3. A kit for diagnosing age-related macular degeneration, the kit comprising an antibody that specifically binds to a vinculin protein or a fragment thereof.

4. The kit of claim 3, wherein the vinculin protein has an amino acid sequence of SEQ ID NO: 1.

5. The kit of claim 3, wherein the antibody is a polyclonal antibody or a monoclonal antibody.

6. A method of diagnosing age-related macular degeneration in an individual, the method comprising:

measuring an expression level of a vinculin protein in a biological sample obtained from the individual; and

comparing the measured expression level of the vinculin protein with an expression level of a vinculin protein in a control sample.

7. The method of claim 6, wherein the expression level of the vinculin protein is measured by using an antibody that specifically binds to the vinculin protein or a fragment thereof.

8. The method of claim 6, wherein the vinculin protein has an amino acid sequence of SEQ ID NO: 1.

9. The method of claim 6, wherein the biological sample is selected from blood, plasma, serum, an ophthalmic cell, ophthalmic tissue, and aqueous humor.

10. The method of claim 7, wherein the antibody is a polyclonal antibody or a monoclonal antibody.

11. The method of claim 6, wherein an increase in the expression level of the vinculin protein in the biological sample obtained from the individual, compared to the expression level of the vinculin protein in the control sample, indicates that the individual has age-related macular degeneration.

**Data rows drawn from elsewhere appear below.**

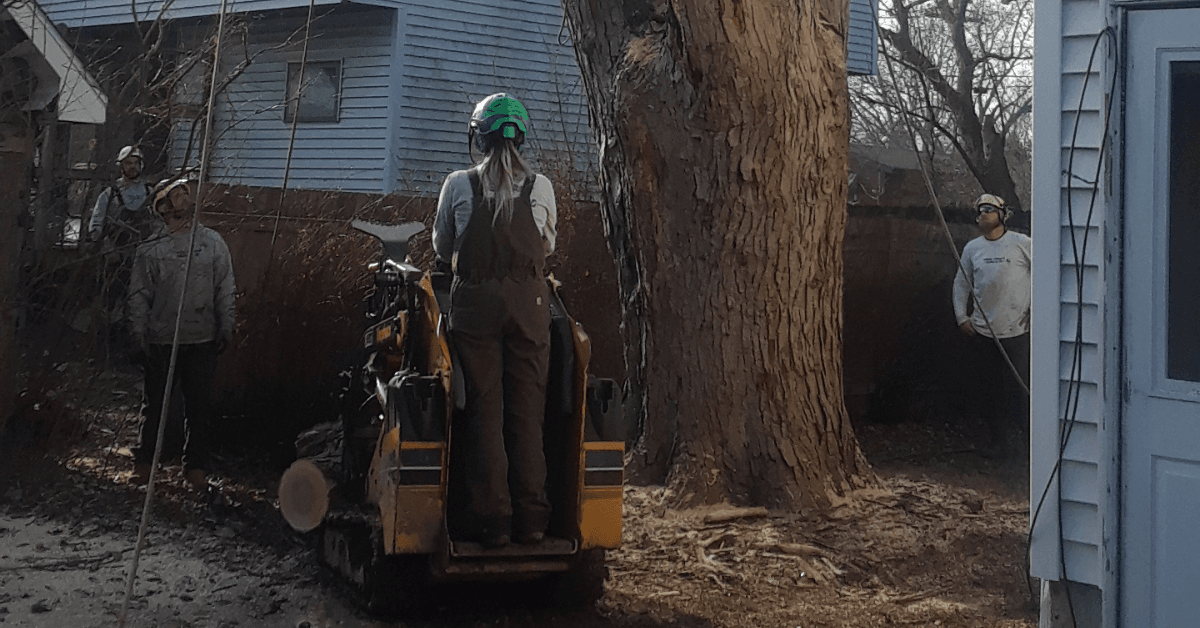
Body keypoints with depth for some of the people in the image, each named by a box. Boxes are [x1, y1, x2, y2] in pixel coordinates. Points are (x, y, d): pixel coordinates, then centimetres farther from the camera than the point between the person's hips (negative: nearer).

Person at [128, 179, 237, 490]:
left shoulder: (212, 242, 6)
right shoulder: (151, 249, 3)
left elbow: (225, 289, 6)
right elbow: (139, 294, 4)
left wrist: (226, 329, 2)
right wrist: (139, 332, -3)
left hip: (202, 338, 1)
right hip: (161, 339, -1)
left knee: (200, 405, 3)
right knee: (155, 402, 7)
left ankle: (195, 465, 14)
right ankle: (143, 461, 21)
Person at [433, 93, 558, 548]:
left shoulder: (458, 185, -1)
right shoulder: (541, 187, 3)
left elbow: (441, 250, 12)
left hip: (475, 300, -1)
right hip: (529, 300, 1)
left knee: (483, 409, 3)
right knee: (527, 411, 7)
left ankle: (490, 518, 2)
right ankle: (530, 518, 8)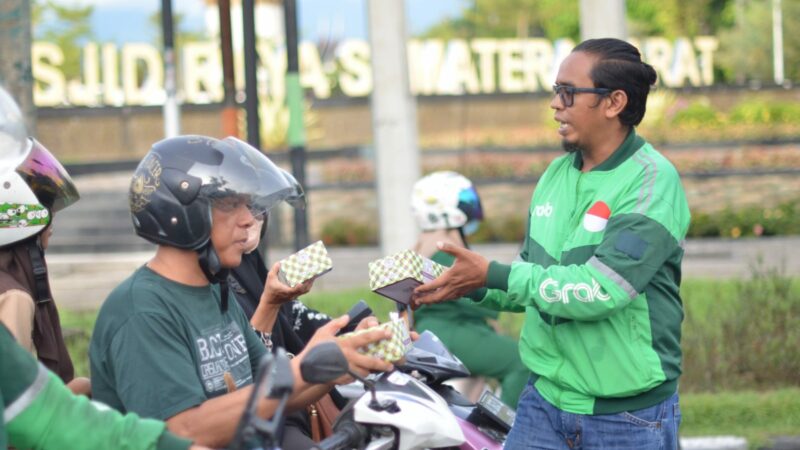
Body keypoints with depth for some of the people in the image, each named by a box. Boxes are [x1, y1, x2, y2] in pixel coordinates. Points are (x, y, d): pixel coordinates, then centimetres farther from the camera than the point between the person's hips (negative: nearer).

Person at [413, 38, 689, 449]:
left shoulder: (652, 181, -14)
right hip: (545, 402, 6)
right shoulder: (556, 175, 9)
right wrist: (467, 285, -3)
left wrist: (493, 275, -22)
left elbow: (601, 289, -24)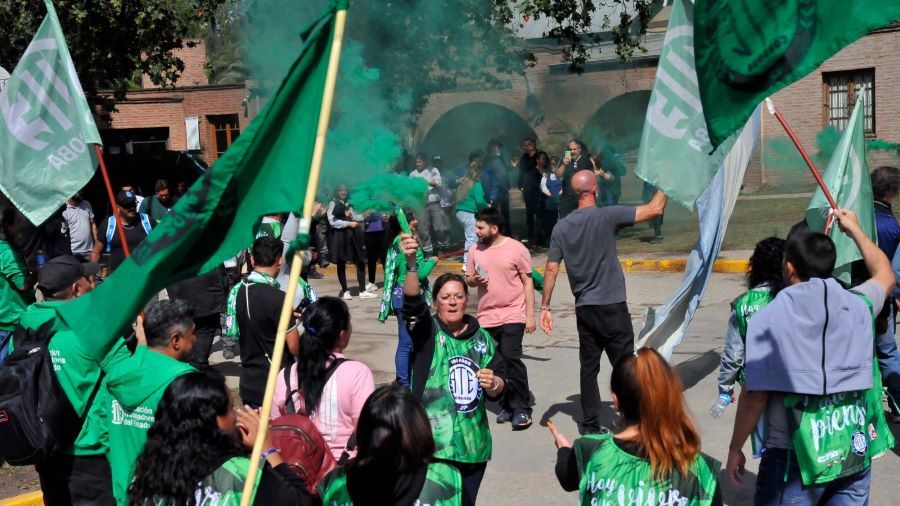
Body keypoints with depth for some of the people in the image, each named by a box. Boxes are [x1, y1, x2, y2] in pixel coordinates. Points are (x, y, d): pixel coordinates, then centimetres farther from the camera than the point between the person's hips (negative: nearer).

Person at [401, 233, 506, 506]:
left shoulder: (482, 338, 9)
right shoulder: (428, 331, 0)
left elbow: (498, 389, 12)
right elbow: (412, 304, -21)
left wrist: (493, 384, -12)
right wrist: (412, 264, -36)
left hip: (473, 445, 4)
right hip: (434, 445, -4)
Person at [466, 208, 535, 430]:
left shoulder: (516, 249, -5)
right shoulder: (475, 250, 9)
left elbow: (528, 282, -2)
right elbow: (468, 279, 19)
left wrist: (530, 315, -7)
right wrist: (474, 280, -6)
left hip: (512, 315, -5)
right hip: (486, 317, 5)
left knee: (511, 358, -15)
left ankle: (521, 409, -8)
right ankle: (507, 406, 20)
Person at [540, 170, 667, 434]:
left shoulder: (561, 227, 3)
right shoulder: (606, 216, -12)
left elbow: (551, 268, 3)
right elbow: (654, 209, -12)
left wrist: (545, 307, 8)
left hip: (584, 309, 5)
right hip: (612, 307, -5)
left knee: (589, 368, 11)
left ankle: (590, 426, 14)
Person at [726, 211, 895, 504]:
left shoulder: (769, 318, -10)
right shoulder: (857, 306, 1)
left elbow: (755, 395, -10)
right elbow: (885, 275, 25)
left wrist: (735, 449, 2)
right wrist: (855, 230, 37)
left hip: (794, 457, -3)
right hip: (855, 451, 4)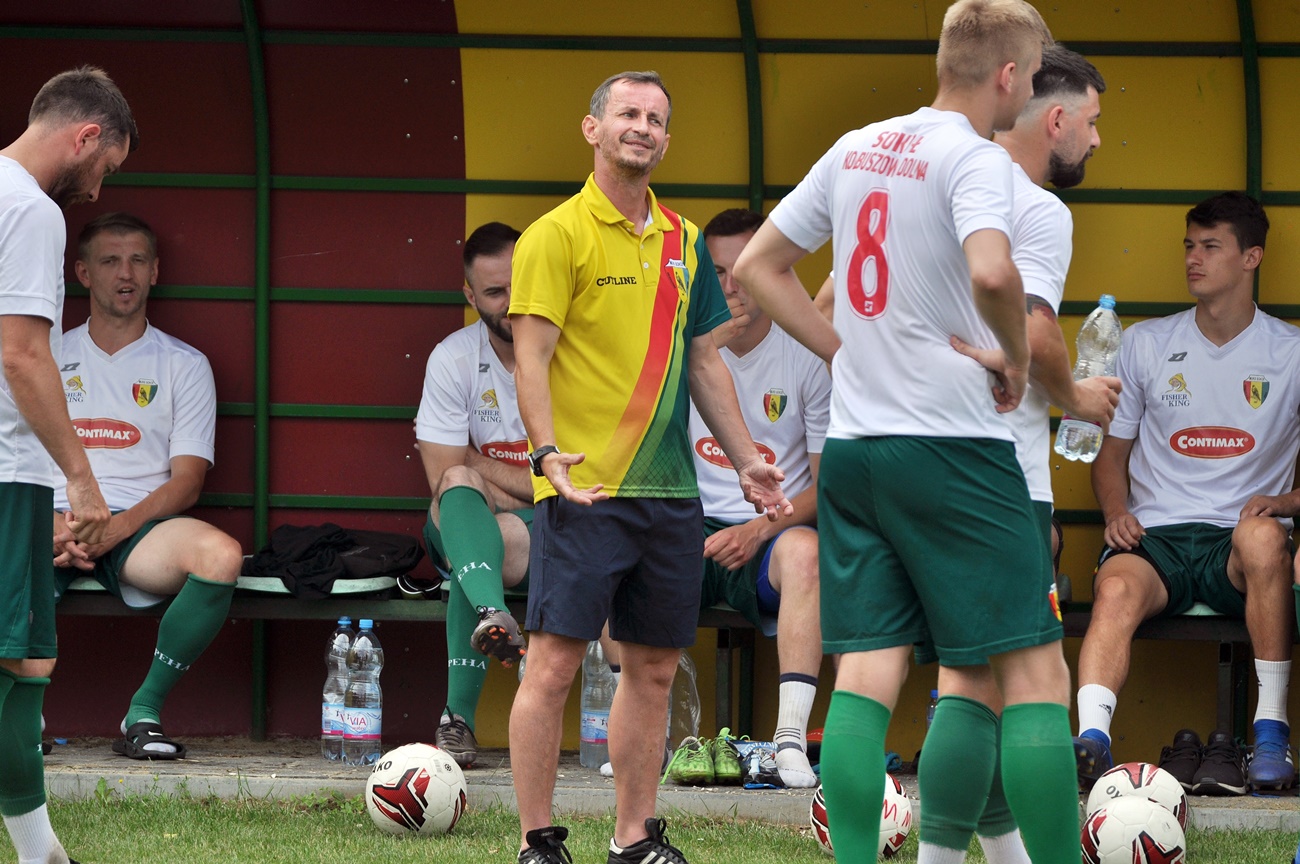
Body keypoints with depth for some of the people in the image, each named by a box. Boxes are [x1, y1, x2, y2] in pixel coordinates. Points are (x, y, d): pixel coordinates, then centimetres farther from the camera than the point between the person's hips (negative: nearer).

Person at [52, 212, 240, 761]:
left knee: (221, 553, -34)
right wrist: (57, 526, -12)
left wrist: (119, 527, -14)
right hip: (55, 524, 0)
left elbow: (187, 480, 5)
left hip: (140, 527, 0)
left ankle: (144, 712, -23)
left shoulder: (184, 365, 14)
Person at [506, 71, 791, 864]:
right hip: (586, 487, -6)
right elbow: (532, 357, -10)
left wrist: (747, 461, 15)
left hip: (670, 490, 6)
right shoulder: (557, 235, -5)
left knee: (654, 668, 9)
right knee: (555, 662, -7)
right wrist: (548, 450, -23)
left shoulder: (683, 241, 14)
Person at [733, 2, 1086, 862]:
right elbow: (991, 272, -30)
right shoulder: (976, 159, -10)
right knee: (1036, 668, -2)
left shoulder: (857, 148, 12)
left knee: (867, 672, 4)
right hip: (955, 449, -7)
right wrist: (1014, 356, -11)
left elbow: (759, 266, 18)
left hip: (852, 446, 7)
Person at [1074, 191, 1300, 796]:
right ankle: (1090, 741, -52)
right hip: (1157, 537, 1)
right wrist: (1116, 512, -2)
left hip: (1236, 542, -1)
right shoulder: (1145, 344, 15)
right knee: (1116, 589, -34)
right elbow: (1112, 452, 19)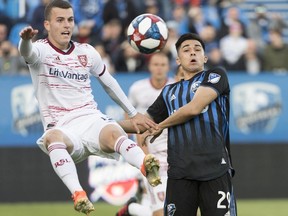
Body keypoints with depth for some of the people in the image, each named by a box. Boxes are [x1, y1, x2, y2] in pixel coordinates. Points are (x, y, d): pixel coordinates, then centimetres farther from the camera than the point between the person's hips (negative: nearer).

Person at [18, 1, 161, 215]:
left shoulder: (87, 52, 14)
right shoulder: (41, 50, 0)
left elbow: (109, 83, 28)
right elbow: (27, 52, -26)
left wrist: (133, 114, 29)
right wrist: (25, 40, -50)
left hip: (92, 120, 2)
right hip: (63, 130, -2)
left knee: (114, 132, -34)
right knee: (52, 137, -40)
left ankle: (147, 167, -62)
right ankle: (78, 195, -56)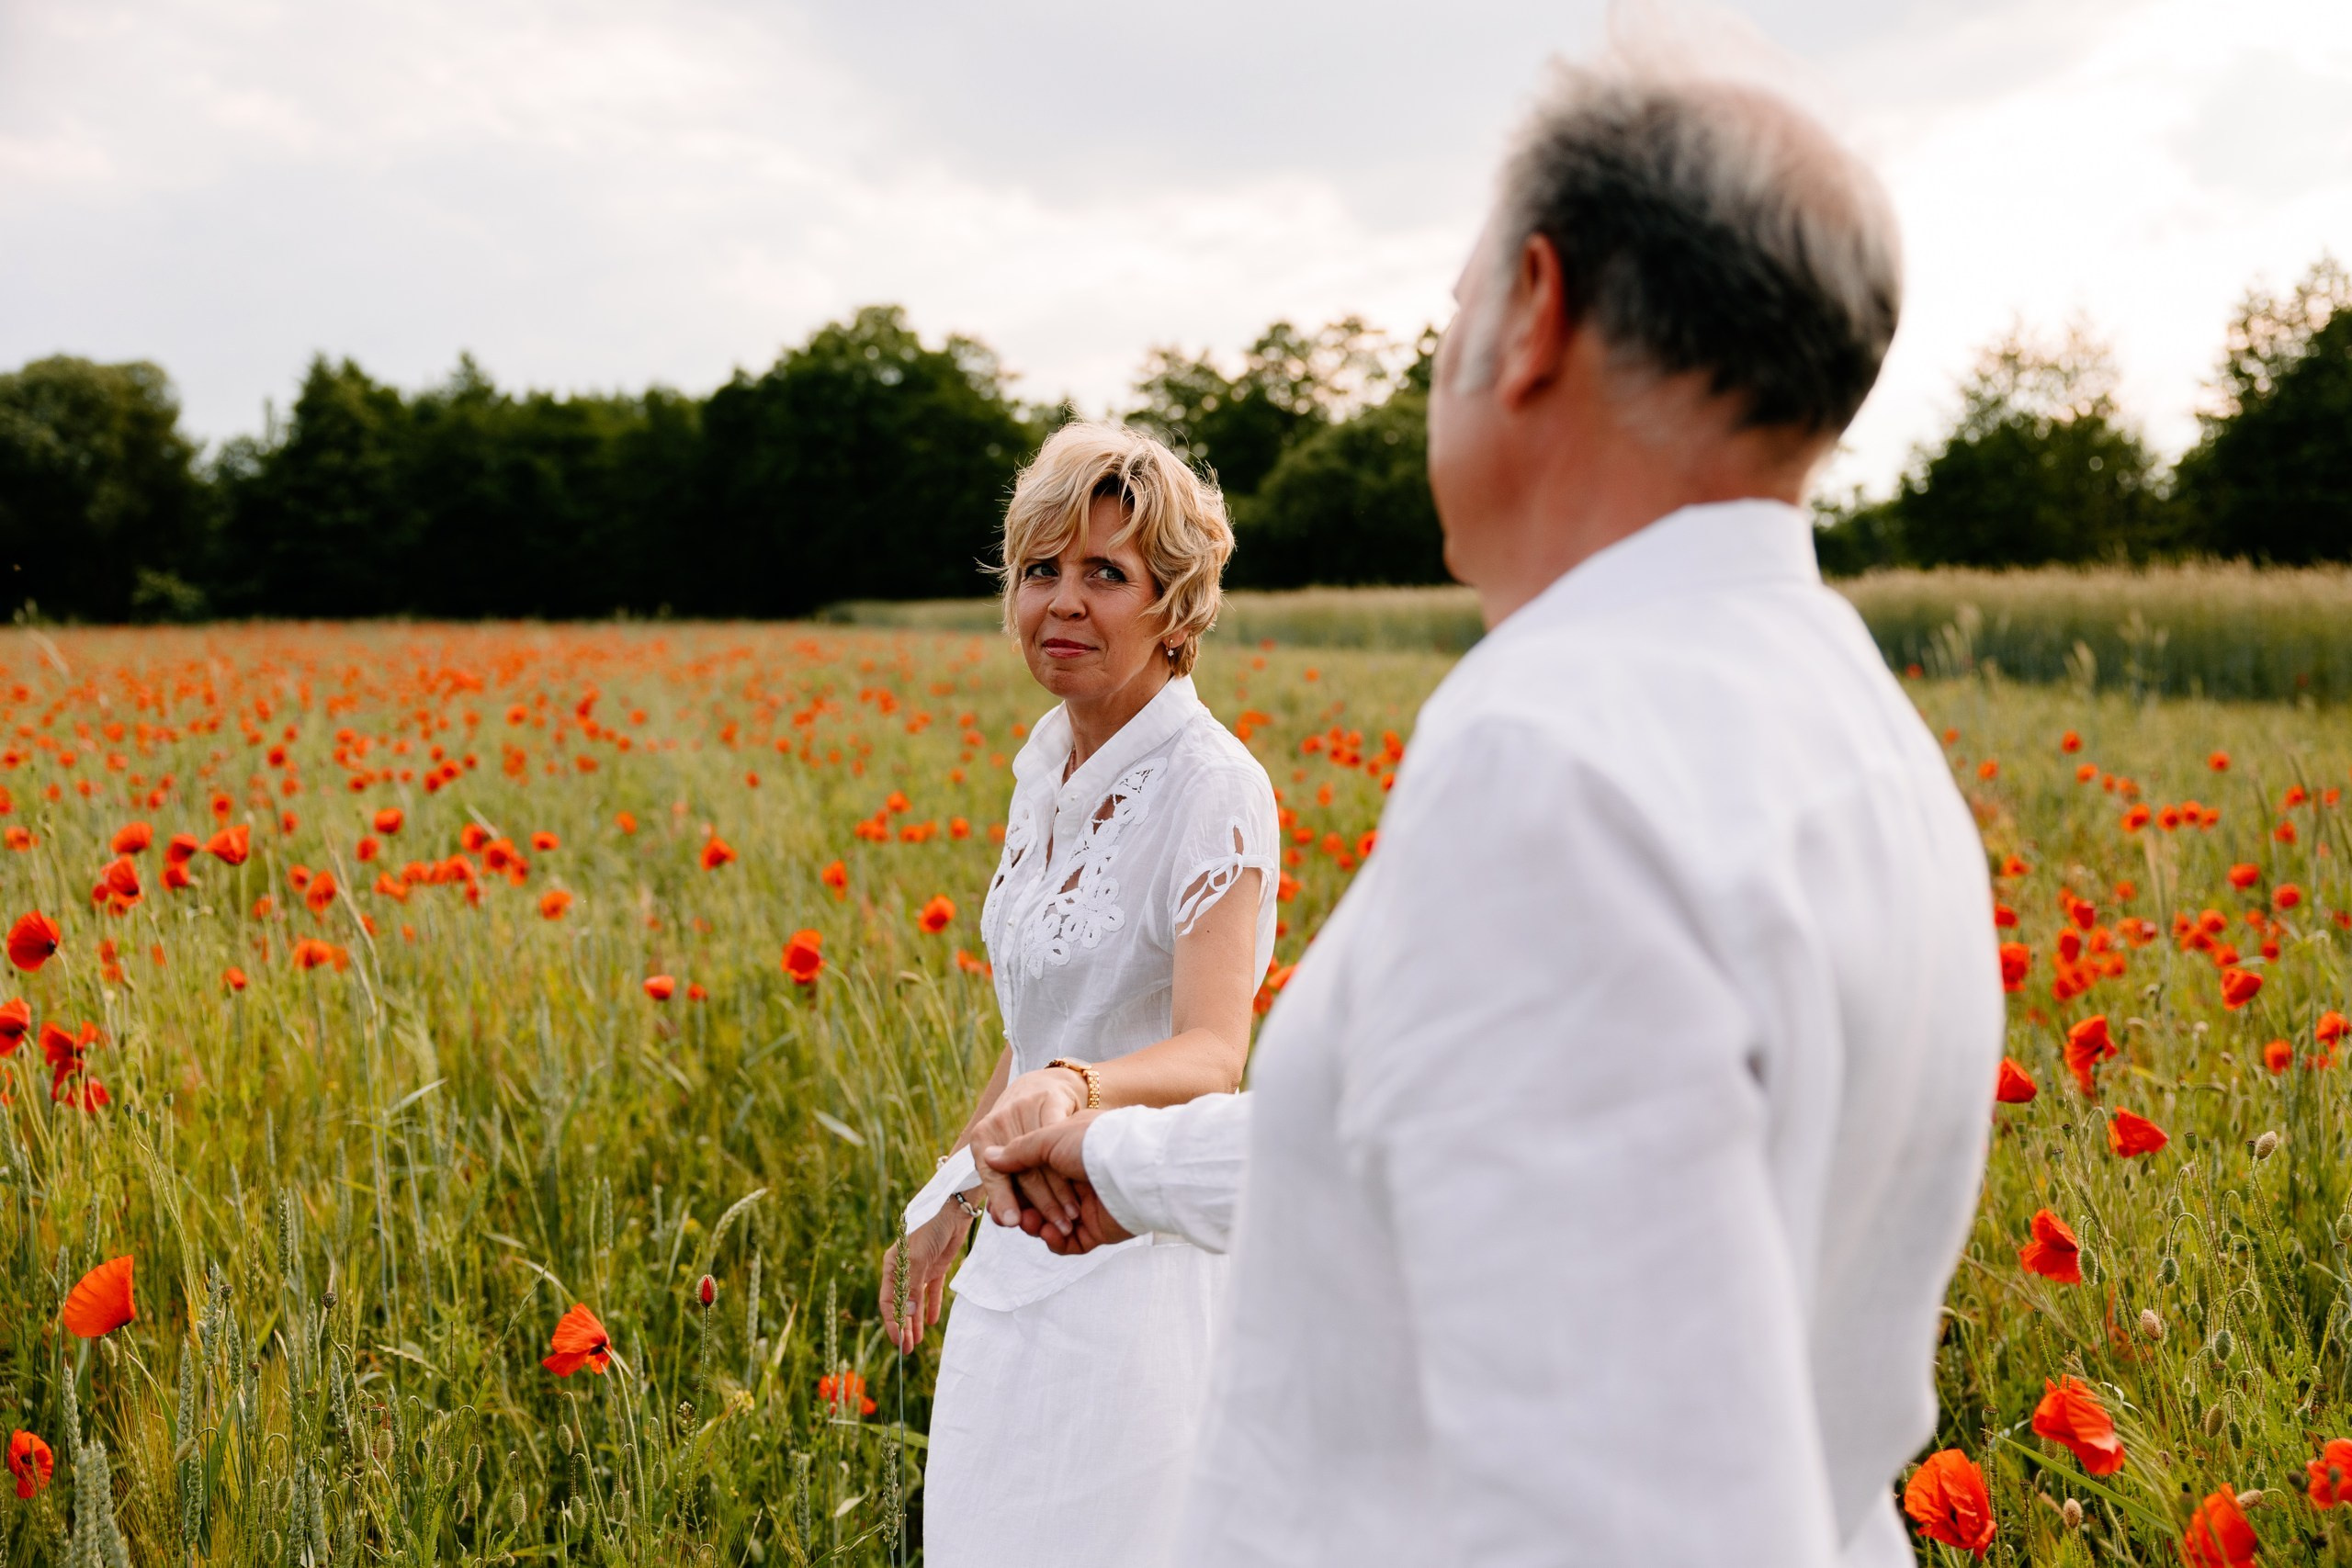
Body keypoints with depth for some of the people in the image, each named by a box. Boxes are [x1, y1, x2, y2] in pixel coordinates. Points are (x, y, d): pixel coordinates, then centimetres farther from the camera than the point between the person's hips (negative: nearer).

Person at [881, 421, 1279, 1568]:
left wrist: (1075, 1087, -47)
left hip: (1143, 1248, -8)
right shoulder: (1046, 768, 7)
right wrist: (953, 1197, 20)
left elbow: (1213, 1051, -28)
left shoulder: (1212, 787, -18)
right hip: (1030, 1235, 8)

12. A method of screening a material for treating age-related macular degeneration, the method comprising:

contacting a cell containing a vinculin protein with a test material; and

measuring an expression level of the vinculin protein in the cell to identify whether the expression is suppressed.

13. The method of claim 12, wherein the vinculin protein has an amino acid sequence of SEQ ID NO: 1.